Mind you, when Jackie ‘Quick on the Drawl' Fullerton and Liam ‘Buffalo' Beckett ride into town it's not so much John Wayne as thon weans.
Ol Sheriff Stephen ‘Live' Watson was joined by many able deputies in the shape of Chris Morgan-Day (that is his full name), Stephen ‘Biddy' Baxter, Paul ‘Babyface' Gilmore and Michael ‘still shamefully under-used' McNamee but when it came to the final final, it was time to send for the big gnus, sorry, guns.
First up was Northern Ireland v Denmark in the Elite Final, the Danes sponsored by Dong Energy I see, while the young men in green were clearly sponsored by how many times could it be mentioned that striker Josh Magennis used to be a goalkeeper.

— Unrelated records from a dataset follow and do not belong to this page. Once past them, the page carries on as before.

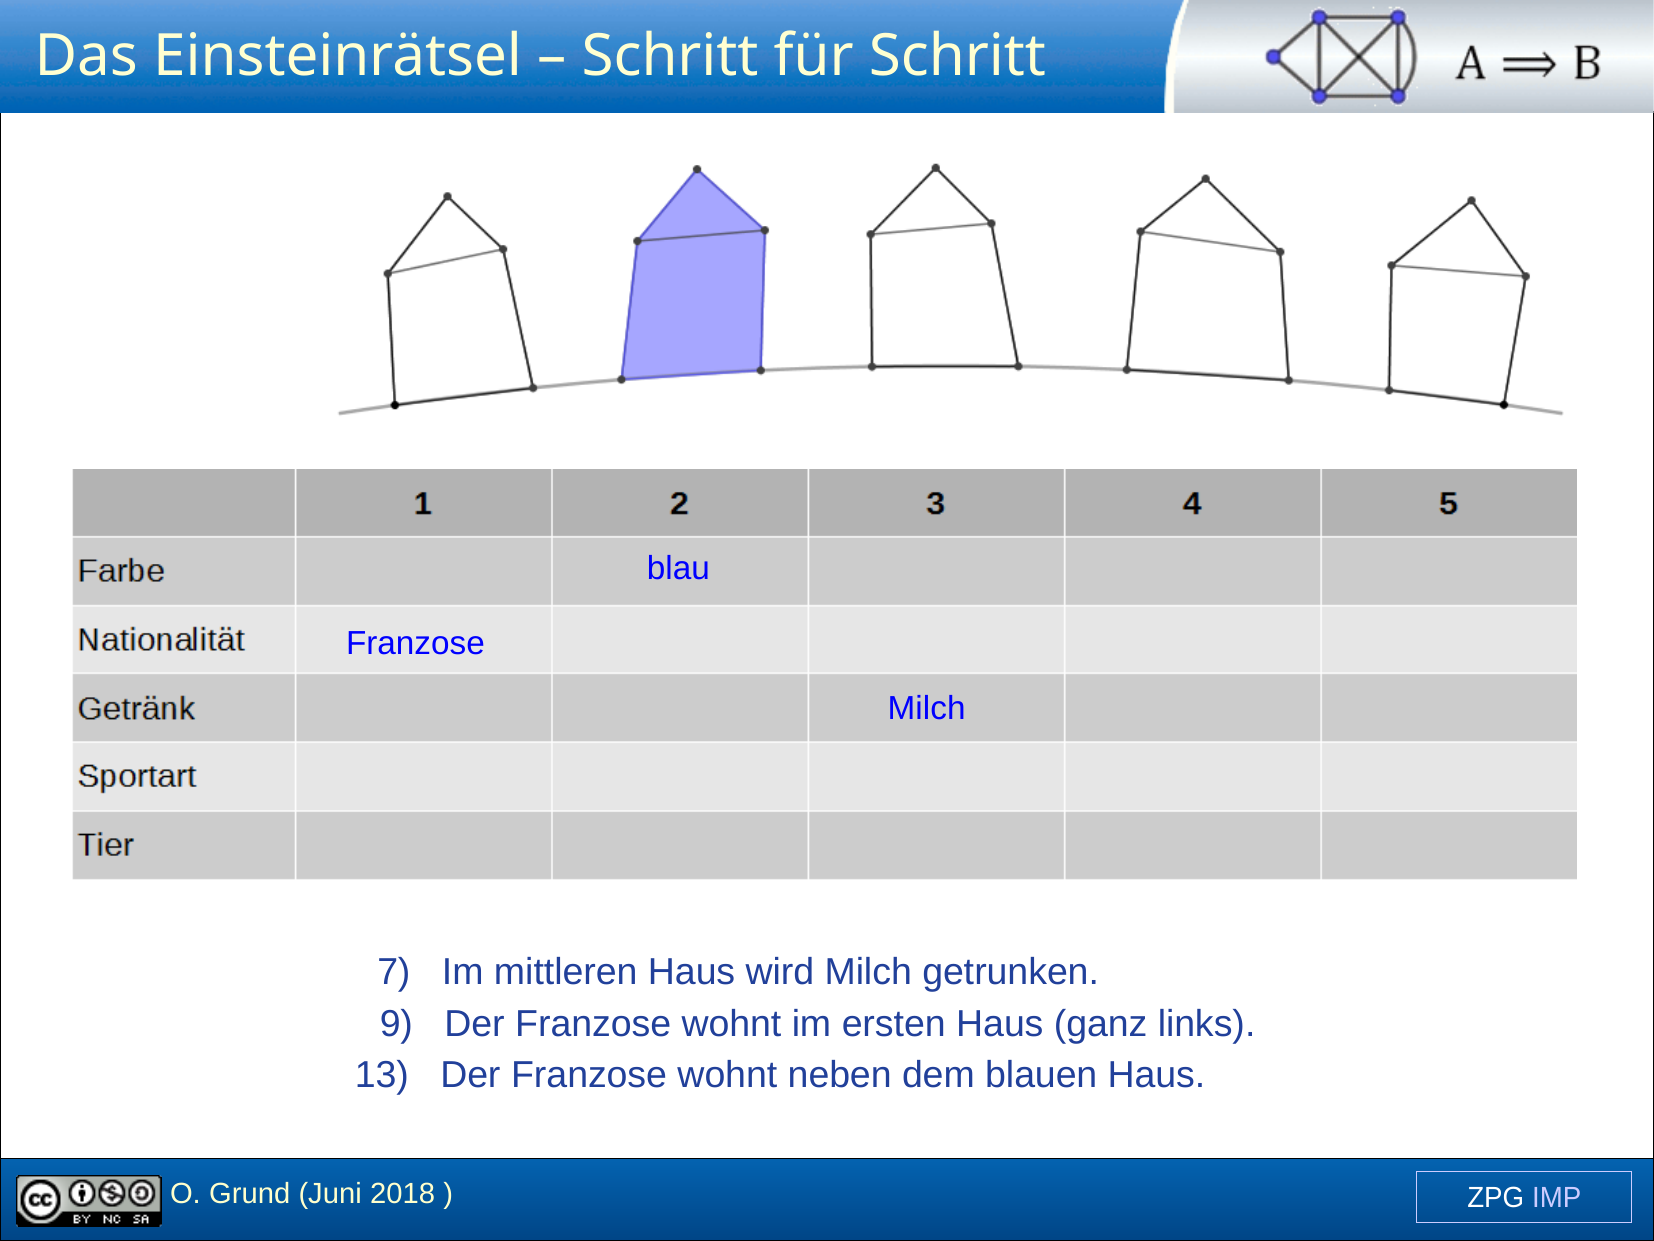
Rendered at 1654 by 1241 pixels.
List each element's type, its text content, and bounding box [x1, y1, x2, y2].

text_box blau [632, 542, 725, 595]
text_box 13) Der Franzose wohnt neben dem blauen Haus. [245, 1046, 1442, 1118]
picture [330, 145, 1575, 430]
text_box Milch [872, 681, 995, 739]
picture [16, 1175, 162, 1227]
picture [70, 469, 1577, 881]
text_box 9) Der Franzose wohnt im ersten Haus (ganz links). [270, 988, 1420, 1057]
title Das Einsteinrätsel – Schritt für Schritt [34, 14, 1151, 92]
text_box Franzose [331, 616, 500, 669]
text_box 7) Im mittleren Haus wird Milch getrunken. [245, 932, 1407, 1047]
picture [0, 0, 1654, 113]
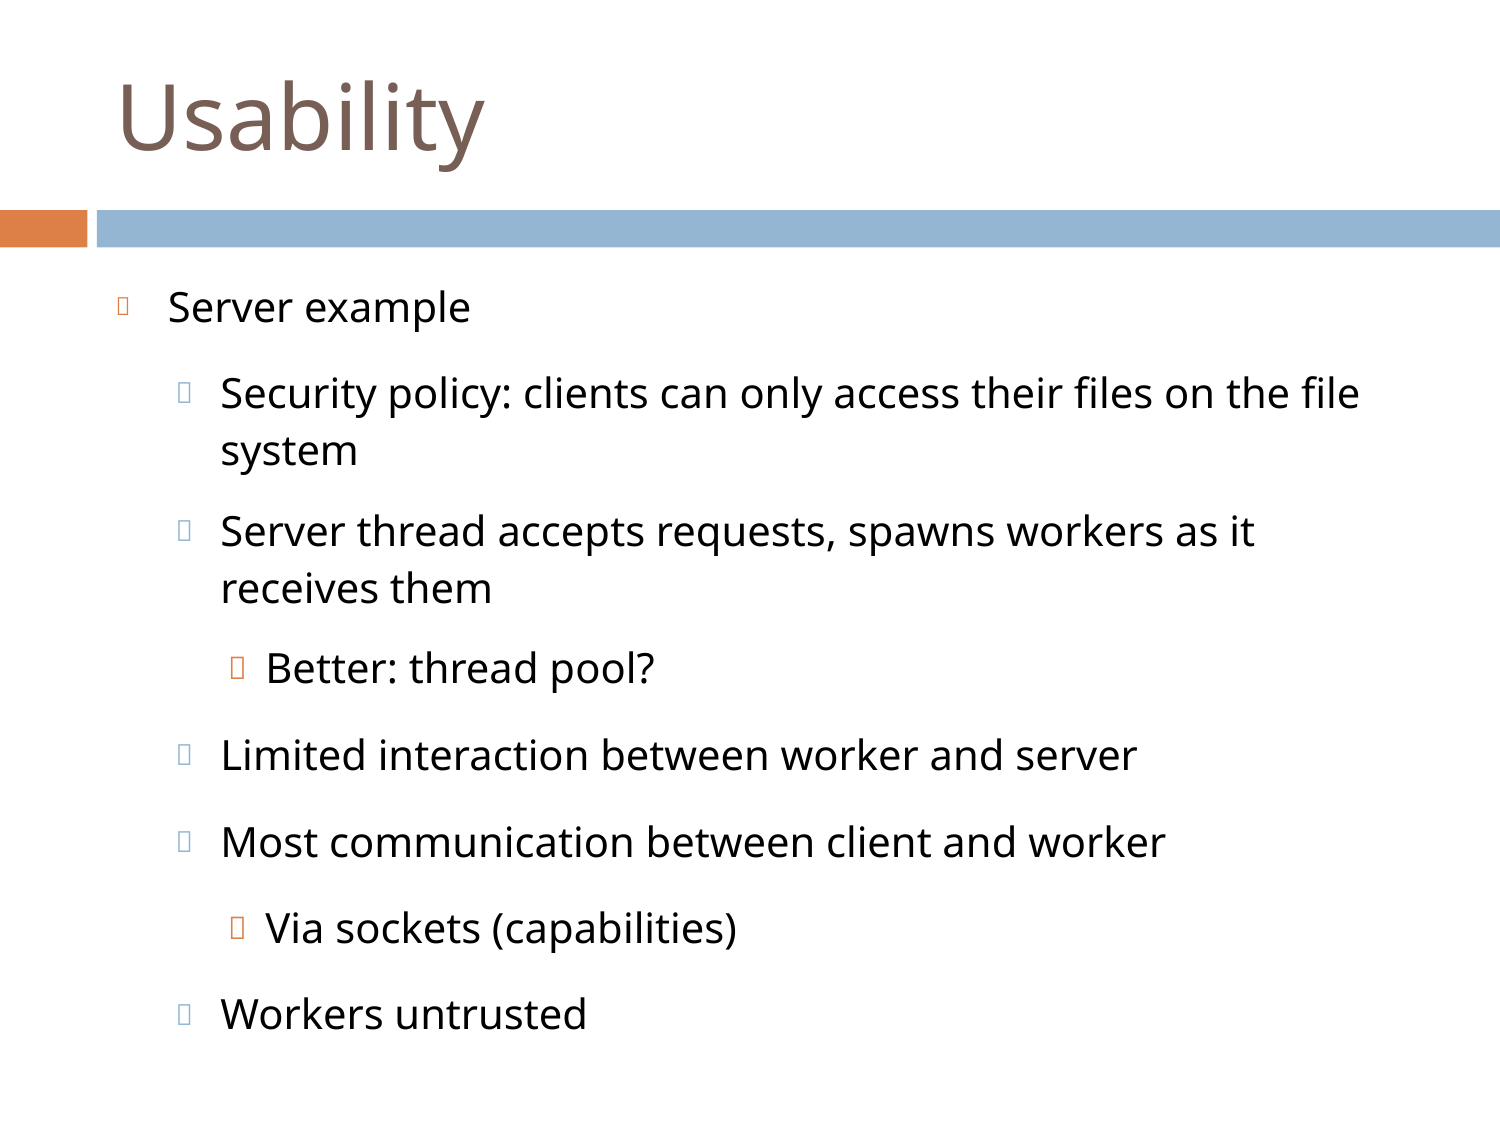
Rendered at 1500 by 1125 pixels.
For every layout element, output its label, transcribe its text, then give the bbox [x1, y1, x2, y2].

list Server example Security policy: clients can only access their files on the file system Server thread accepts requests, spawns workers as it receives them Better: thread pool? Limited interaction between worker and server Most communication between client and worker Via sockets (capabilities) Workers untrusted [100, 262, 1438, 1000]
title Usability [100, 37, 1438, 200]
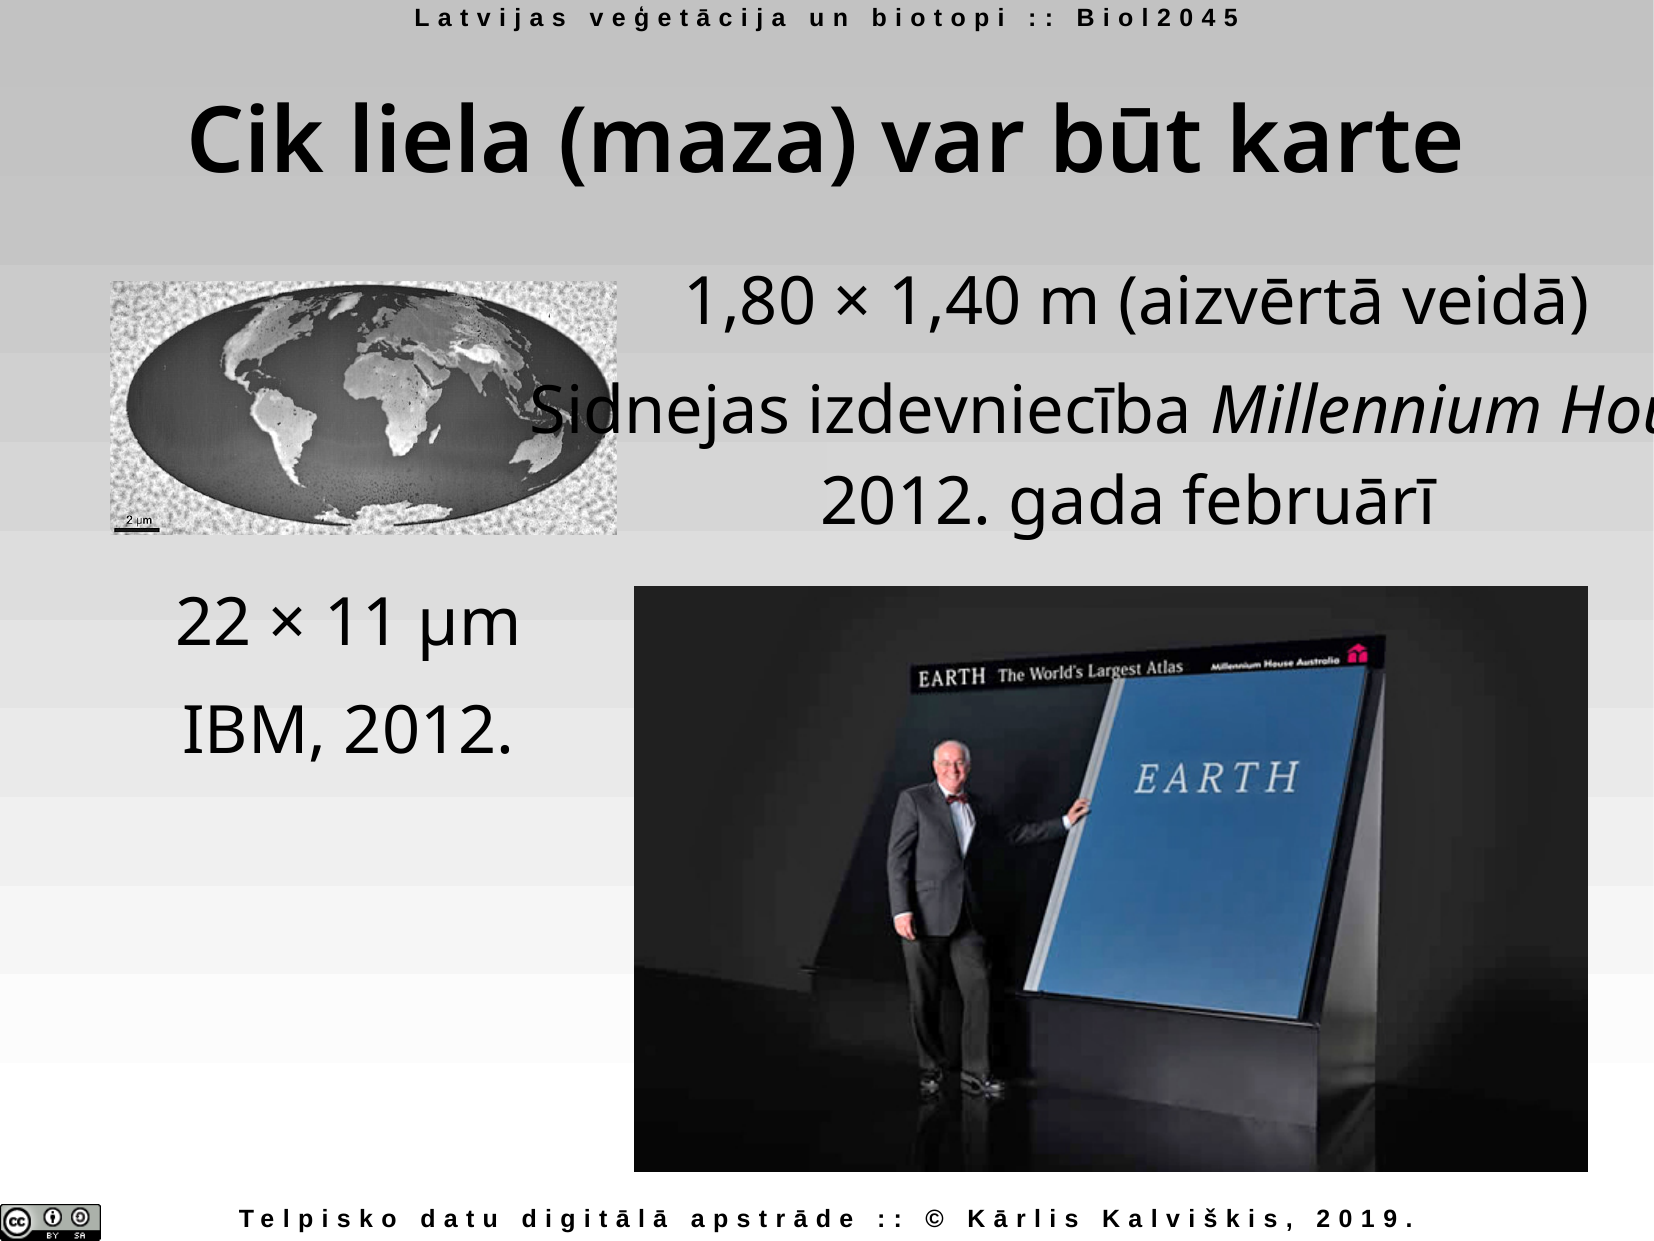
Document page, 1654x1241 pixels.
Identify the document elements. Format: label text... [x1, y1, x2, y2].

picture [0, 0, 1654, 1241]
title Cik liela (maza) var būt karte [29, 49, 1625, 296]
text_box 22 × 11 µm IBM, 2012. [193, 573, 504, 751]
text_box 1,80 × 1,40 m (aizvērtā veidā) Sidnejas izdevniecība Millennium House 2012. gada februārī [579, 287, 1654, 544]
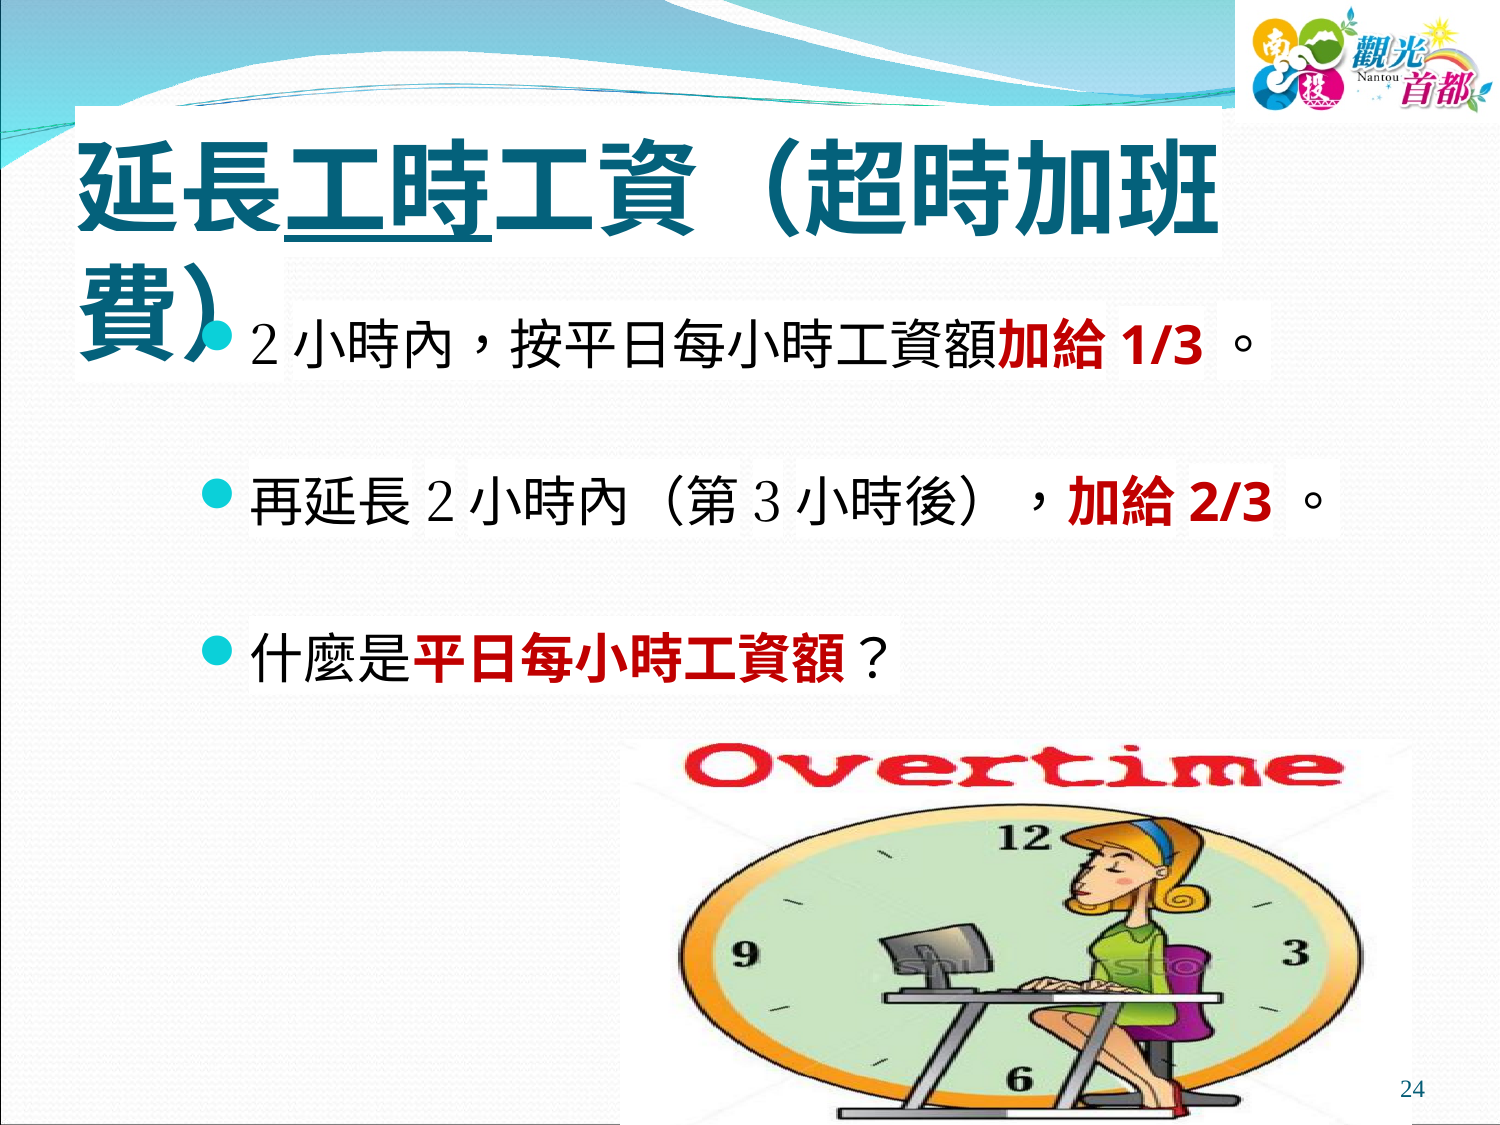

Sadly Cecilia Daly didn't make the trip to Coleraine, thus leaving it to Baxter, holding an umbrella over Beckett's head to save his hair from getting soaked, to tell us that the Danes wouldn't fancy the lashing rain. How they must have longed for the scorching heat of Odense.
Then good ol' boy Boxcar Beckett came out of the elements and into his country element, clearly angling for an invite to the King's Hall, when he bemoaned the absence of the Danes' star striker Kristofferson, not Kris, before speaking fluent Ballymoney to talk about the ‘wund' and the ‘camradry' on show.
He was then taken to the commentary box where there were several red button options for the watching audience from across the globe — English, mute or North Antrim. I chose the latter and it was wile good.
They aren't many Ngoos about Dervock, thus when the Manchester United striker scored the opener against the Blades (that's Sheffield United, not the wee girls who follow the Milk Cup), it proved problematic.
“The big man in Goo” had my mind boggling but when Liam started about people ‘swuvelling' to send in a cross I was reassured normal service had resumed.
Mind you at half-time when Gavin ‘a glass of' Andrews was on the sidelines with a man with huge hair and baffling attire I thought Alan Simpson had gone all hopalong by slipping off the multi-coloured moccasins and bounding about but it turned out to be some Pro Jumpers, which has absolutely nothing to do with attire needed by ladies of the night north of Glarryford.
And so in the blink of an eye it was all over for another year, the drenched Milk Cup girls looking as if they'd been involved in an explosion in a Tippex factory while the painful MooTV slot left us all feeling as if we'd been covered in another bovine-based liquid.